Bernstein: Bei den Tutorien und Workshops zeigt sich bisher ein etwa gleich grosses Interesse für alle Themen: semantische Webservices, SOA mit Webservices, neue Forschungsrichtungen in Webservices. Verwendet man die eingereichten Referate als Messlatte für die Popularität der Themen, so zeichnet sich ein klareres Bild ab. Mehrere Beiträge befassen sich mit den praktischen Hindernissen und Vorteilen von Webservices und serviceorientierten Architekturen. Sie versuchen Fragen zu beleuchten wie: Welches sind die praktischen Benefits von SOA und Webservices? Woraus sollte man bei einer Webservice-Implementation achten?
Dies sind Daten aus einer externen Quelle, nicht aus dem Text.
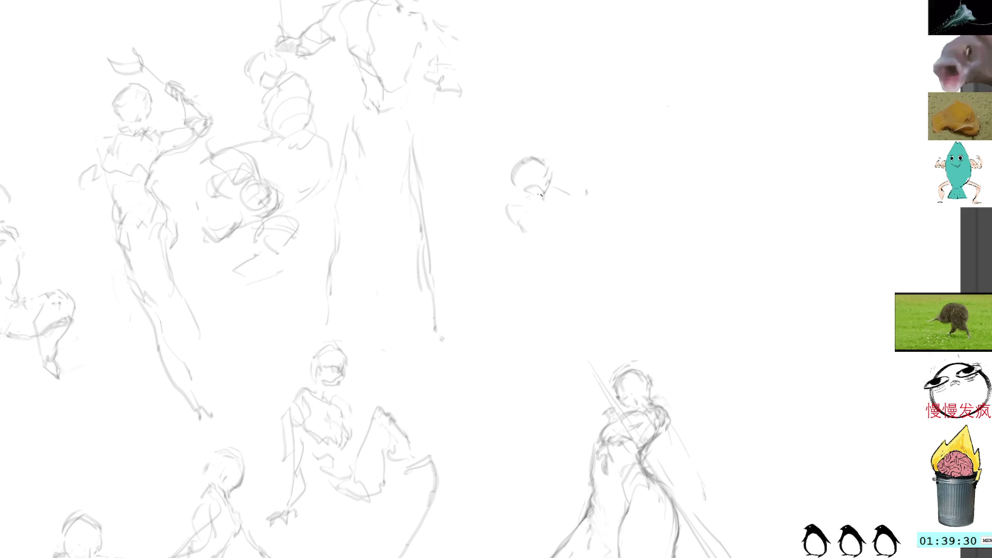
mouse_move(539, 195)
mouse_down()
mouse_move(584, 211)
mouse_move(590, 224)
mouse_up()
mouse_move(519, 219)
mouse_down()
mouse_move(527, 244)
mouse_move(565, 268)
mouse_move(533, 283)
mouse_move(562, 272)
mouse_up()
Add the lower body and bent legs, then lasso the figure for transforming.
mouse_move(558, 268)
mouse_down()
mouse_move(563, 302)
mouse_move(519, 320)
mouse_move(565, 320)
mouse_up()
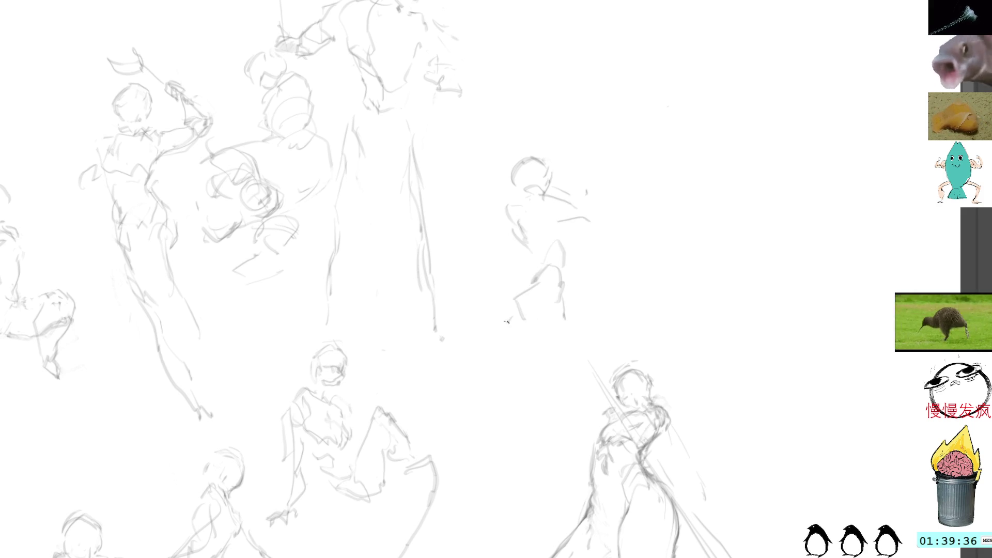
drag(508, 272, 490, 270)
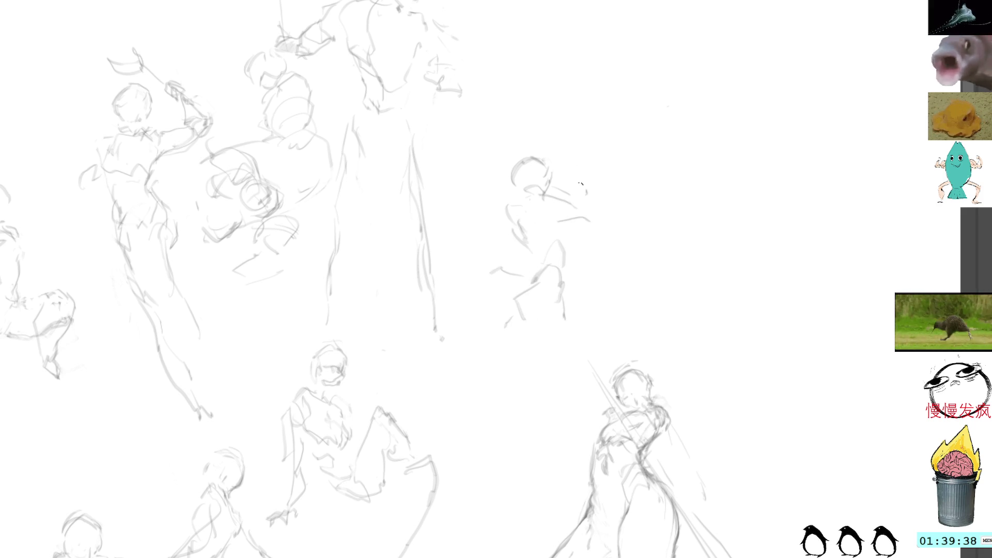
drag(556, 323, 560, 339)
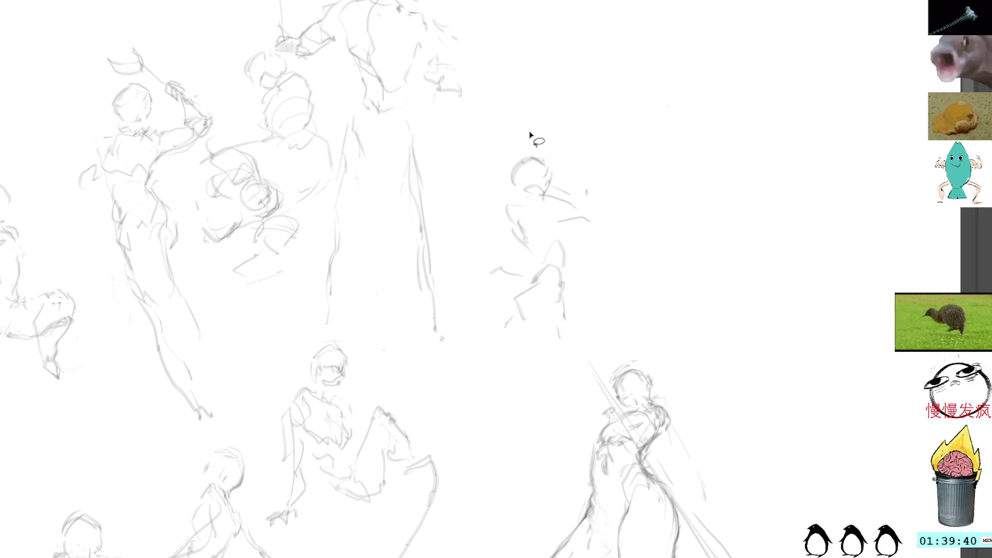
mouse_move(529, 133)
mouse_down()
mouse_move(572, 348)
mouse_move(532, 135)
mouse_move(652, 108)
mouse_move(670, 92)
mouse_up()
key(ctrl+t)
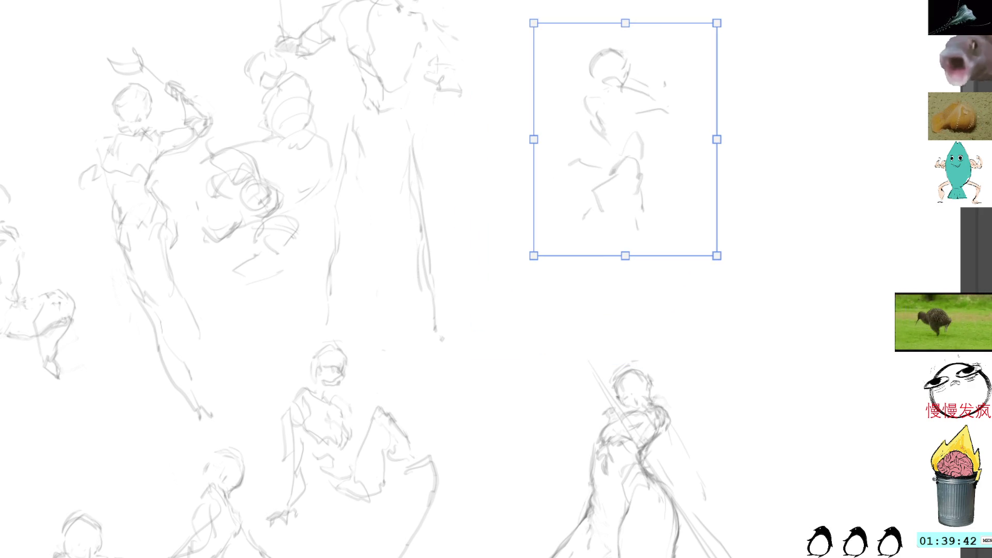
Commit the raised figure and draw long diagonal leg strokes reaching down into a leap.
key(Return)
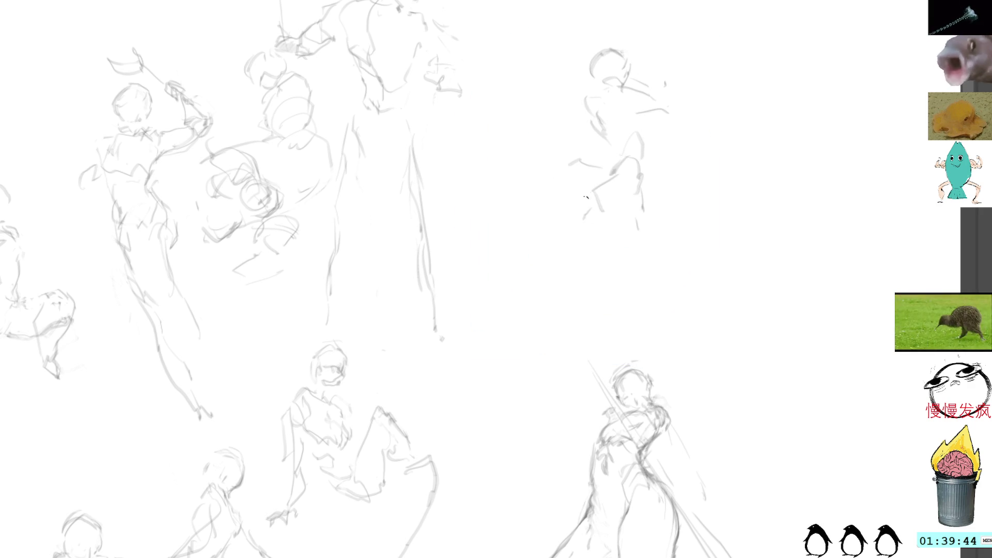
mouse_move(586, 198)
mouse_down()
mouse_move(584, 228)
mouse_move(627, 242)
mouse_move(673, 318)
mouse_up()
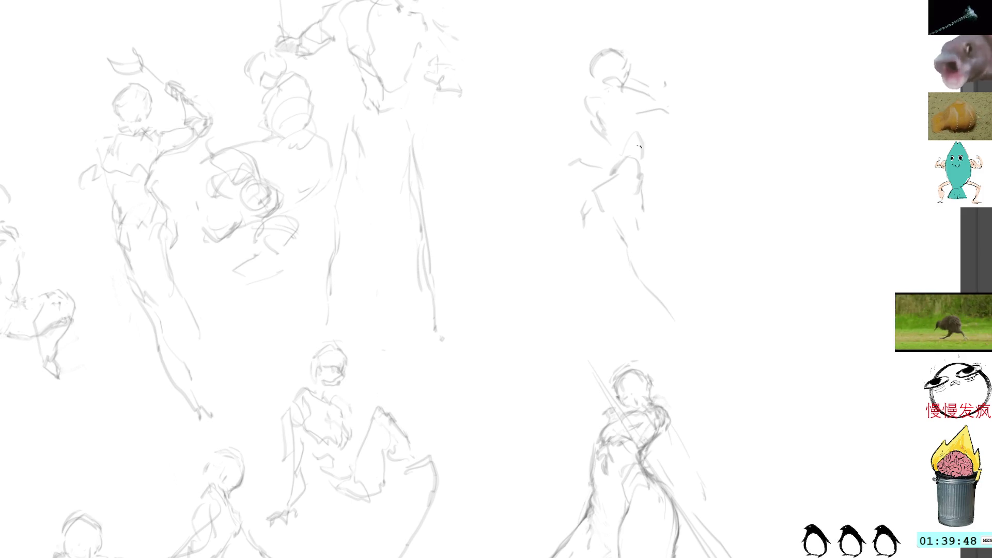
drag(615, 166, 595, 208)
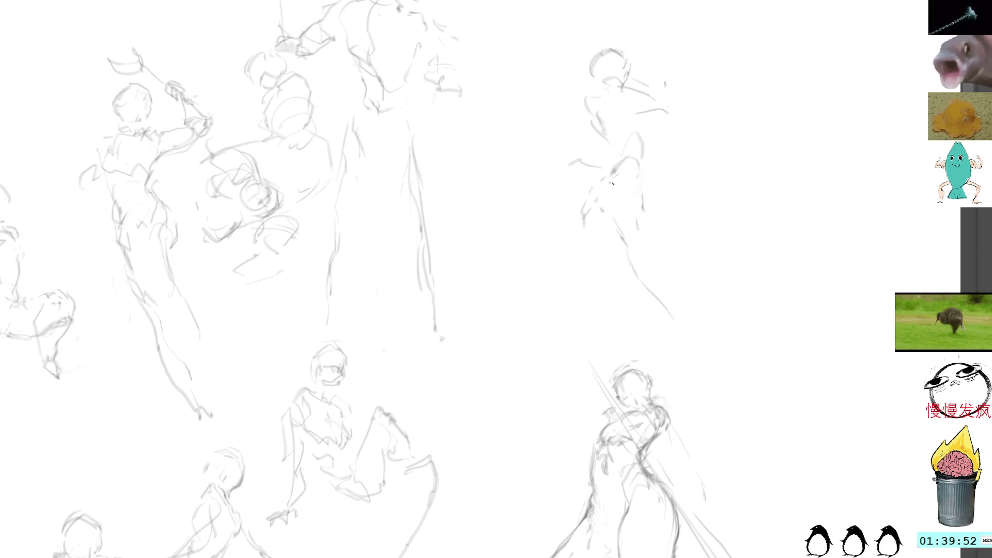
mouse_move(608, 174)
mouse_down()
mouse_move(594, 194)
mouse_move(631, 263)
mouse_up()
drag(609, 225, 698, 352)
drag(643, 199, 723, 399)
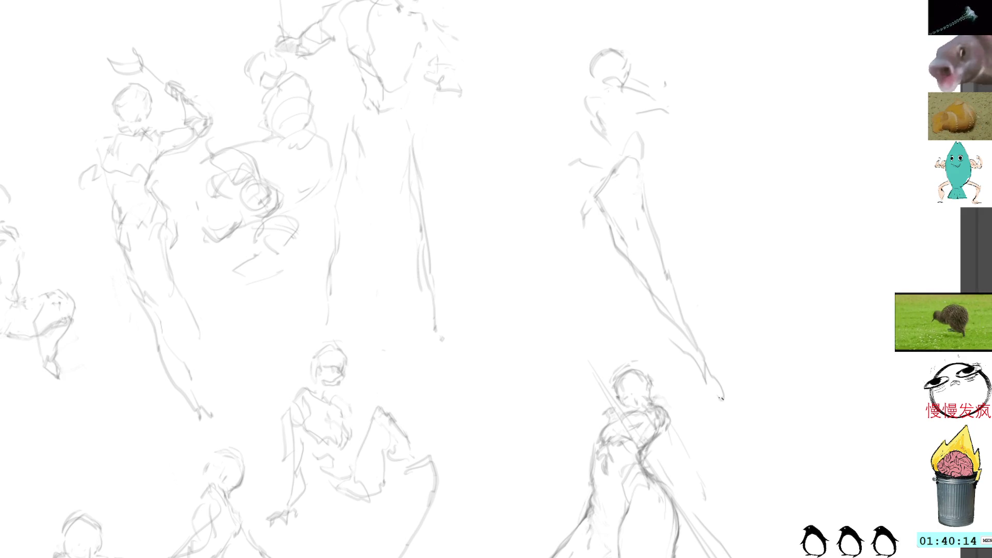
drag(583, 227, 566, 353)
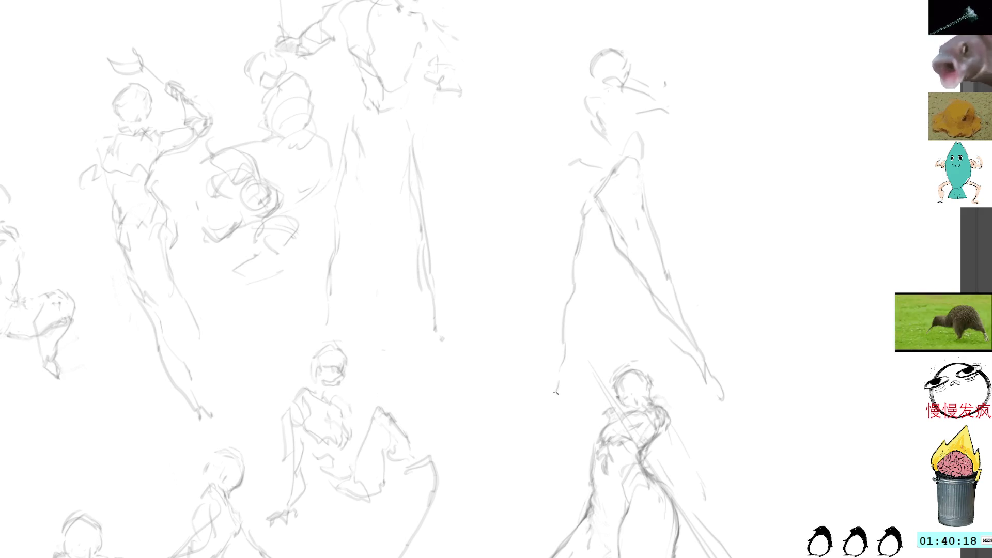
drag(556, 393, 553, 407)
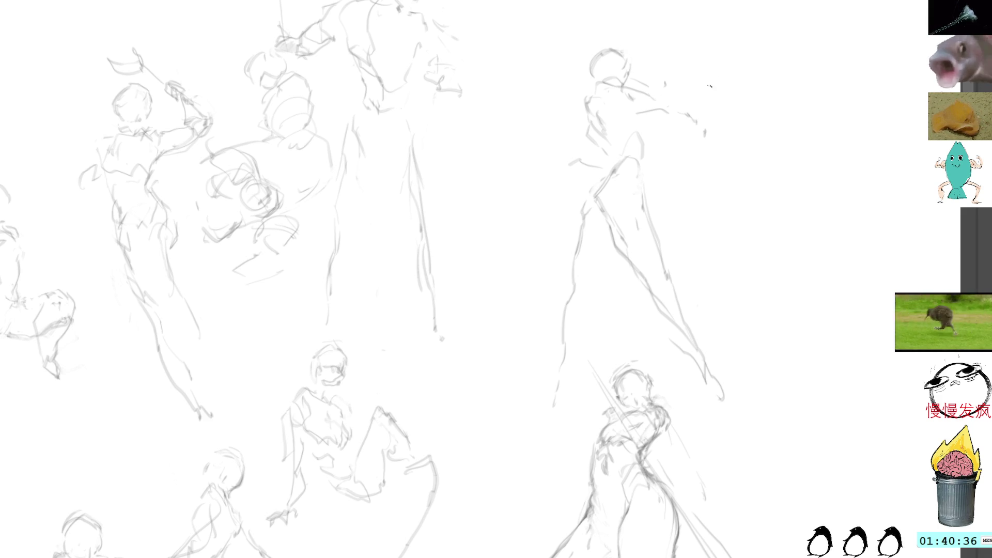
Lasso the whole leaping figure after discarding two shoulder-area selections.
mouse_move(600, 157)
mouse_down()
mouse_move(582, 195)
mouse_move(581, 184)
mouse_up()
key(ctrl+shift+a)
Wie kann man Legacy-Systeme mit Webservices einbinden?
Auf der Forschungsseite dominieren Themen wie Architektur und Design von SOA, automatische Komposition von Webservices zu komplexeren Dienstleistungen oder automatische Webservice-Discovery.
Computerworld: Welche Themen respektive Entwicklungen rund um Webservices halten Sie persönlich für die interessantesten -momentan?
Bernstein: Hier möchte ich wiederum zwischen den praktischen und den wissenschaftlichen Entwicklungen unterscheiden. Im industriellen Umfeld ist sicherlich die mit der Einführung von Windows Vista erfolgende Umstellung auf die neue, auf Webservices basierende Windows Communication Foundation ein grosser Schritt. Auf einen Schlag wird sich auf jedem Windows-PC Webservice-Technologie befinden und, unterstützt durch die immer breiter gestreuten Softwaretools, wahrscheinlich auch vermehrt benutzt werden. Gleichzeitig werden immer mehr industrielle Erfahrungsberichte zu SOA- respektive Webservice-Im-plementationen veröffentlicht. Das gibt Praktikern konkrete Beispiele und Best Practices an die Hand, um zu entscheiden, ob und wie sich der Einsatz dieser Technologien lohnt. Genau diese Themen werden Experten im Business-Track der Konferenz ansprechen und diskutieren.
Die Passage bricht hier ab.